- _WRITTEN TASK 1_:
Answer these questions from the essay on the living constitution:
(a) According to Strauss, in what way does constitutional law grow?
(b) Which two justices does the essay call as activist as the liberals, if not more so?
(c) Where does the essay say the actual Constitution is kept?
- _WRITTEN TASK 2_: Carry on the essay on the living constitution for another paragraph, picking up after its last sentence.

- _PAGE_:
· · · · ·
Originalism is thus both empty and incoherent. But if we come to that conclusion, and admit that true originalism would have disastrous consequences, where does that leave us? Once we abandon what we might consider a kind of constitutional creationism and opt for an evolutionary approach to the Constitution -- the doctrine of the "living constitution" -- where are we morally and politically? How can we justify an evolving constitution? This is a question that has bothered a number of constitutional scholars (though probably very few ordinary citizens).

The problem, as some see it, is that the living constitution is undemocratic. The concept vests far too much power in the justices of the Supreme Court. As I said, nobody elected them; they serve for life, and nowadays they live a long time. If we have a "living constitution," doesn't this mean that the justices simply make up new rules as they go along? But no, not at all, according to Strauss. Constitutional law is far from the arbitrary will of the justices; rather, it is built up slowly and incrementally; it grows the way the common law has grown, inch by inch, case by case. Each generation builds on the "accumulated wisdom of previous generations." Constitutional law evolves, but not randomly or whimsically; it changes as society changes and never (or almost never) abruptly. Many, if not most, of the novelties that the Court reads into the Constitution have already become socially accepted or are shortly going to be. Its rulings on race and sex discrimination are perfect examples.

This is the central thesis of Strauss' book -- and a politically fraught thesis it is. "Originalism" has become a code word for a right-wing reading of the Constitution. Nobody is really a thorough-going originalist (it is simply not possible). But the right wing demands "strict construction," insists on adherence to the original understanding, and continually denounces "liberal activist" judges. Such justices as Antonin Scalia and John Roberts are as activist as the liberals, if not more so. But this point is conveniently ignored. Right-wing insistence on "strict construction" has so bamboozled the public that no prospective justice can even hope to get Senate confirmation without mouthing pious platitudes about objectivity and adherence to a traditional canon that nobody in Congress (or the academy) really believes. And probably nobody on the bench, for that matter.

In fact, there is no practical alternative to the "common law constitution." The actual Constitution, the one under glass in the National Archives, is hard to amend and has rarely been amended -- formally at least. It is the Supreme Court that continually amends it and keeps the grand old thing up to date.
· · · · ·
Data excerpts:

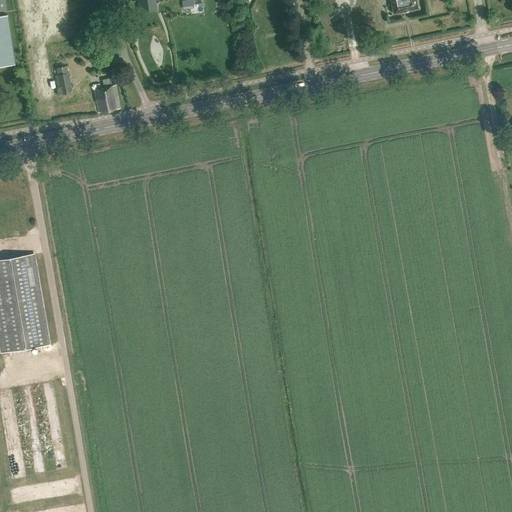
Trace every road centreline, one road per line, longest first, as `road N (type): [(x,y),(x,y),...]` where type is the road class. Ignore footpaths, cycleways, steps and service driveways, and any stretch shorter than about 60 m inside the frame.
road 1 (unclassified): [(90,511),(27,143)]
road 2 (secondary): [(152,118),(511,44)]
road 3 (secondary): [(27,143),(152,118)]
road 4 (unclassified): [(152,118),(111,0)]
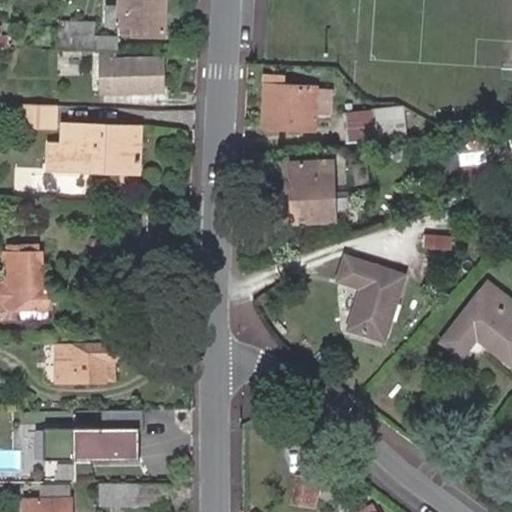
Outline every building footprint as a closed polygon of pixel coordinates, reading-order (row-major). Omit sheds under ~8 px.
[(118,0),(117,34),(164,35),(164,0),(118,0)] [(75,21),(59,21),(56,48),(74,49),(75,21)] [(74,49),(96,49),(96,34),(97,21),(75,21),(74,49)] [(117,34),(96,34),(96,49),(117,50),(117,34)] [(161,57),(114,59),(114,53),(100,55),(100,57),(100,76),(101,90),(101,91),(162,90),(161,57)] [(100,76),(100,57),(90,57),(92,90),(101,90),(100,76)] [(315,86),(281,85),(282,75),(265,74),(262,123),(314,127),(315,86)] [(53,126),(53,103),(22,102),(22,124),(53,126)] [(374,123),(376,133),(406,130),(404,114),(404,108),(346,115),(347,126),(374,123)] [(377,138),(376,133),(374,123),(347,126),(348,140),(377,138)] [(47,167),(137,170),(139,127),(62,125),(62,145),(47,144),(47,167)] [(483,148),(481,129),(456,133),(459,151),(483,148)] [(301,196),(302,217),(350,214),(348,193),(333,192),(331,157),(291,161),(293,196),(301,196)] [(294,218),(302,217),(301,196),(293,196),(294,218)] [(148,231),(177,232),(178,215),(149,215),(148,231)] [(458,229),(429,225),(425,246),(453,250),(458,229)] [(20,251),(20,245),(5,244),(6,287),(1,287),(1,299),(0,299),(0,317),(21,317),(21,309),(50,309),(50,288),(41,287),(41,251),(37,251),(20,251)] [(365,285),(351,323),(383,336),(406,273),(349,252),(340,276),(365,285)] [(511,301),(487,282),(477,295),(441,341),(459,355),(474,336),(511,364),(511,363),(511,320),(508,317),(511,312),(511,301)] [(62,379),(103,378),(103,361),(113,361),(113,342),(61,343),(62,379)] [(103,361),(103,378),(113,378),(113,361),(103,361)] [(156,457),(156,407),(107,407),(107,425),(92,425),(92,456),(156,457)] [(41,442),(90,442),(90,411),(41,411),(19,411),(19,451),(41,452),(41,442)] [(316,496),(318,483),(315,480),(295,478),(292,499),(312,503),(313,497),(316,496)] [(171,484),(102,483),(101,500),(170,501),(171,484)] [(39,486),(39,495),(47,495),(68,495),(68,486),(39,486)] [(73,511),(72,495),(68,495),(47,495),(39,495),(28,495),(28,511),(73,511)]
· · · · ·
- _TASK RESPONSE 1_:
(a) It grows the way the common law has grown, inch by inch, case by case.
(b) Antonin Scalia and John Roberts.
(c) Under glass in the National Archives.

- _TASK RESPONSE 2_:
Strauss is a liberal, and his book is clearly meant to defend the Supreme Court and its works. Is his defense a shade too pat? In the late 19th century and well into the 20th, progressives decried (with good cause) the "activist" Court of that day for striking down social and labor legislation, while conservatives at that time proudly defended the justices for making bold decisions that warded off radicalism and reaffirmed the old economic values. Today's progressives, who otherwise embrace the living constitution, nonetheless become "originalists" when it suits them -- notably with regard to the meaning of the Second Amendment. After all, they say, the framers were talking only about state militias, not about the right of private citizens to make arsenals out of their homes, carry guns into Starbucks, and buy machine guns (which hadn't been invented yet). People tend to approve of an evolving constitution mainly when it evolves in the direction they want it to go. If a President John McCain had put two more Scalia clones on the Court, progressives would become desperately unhappy about the power and activism of the Court. And with good reason.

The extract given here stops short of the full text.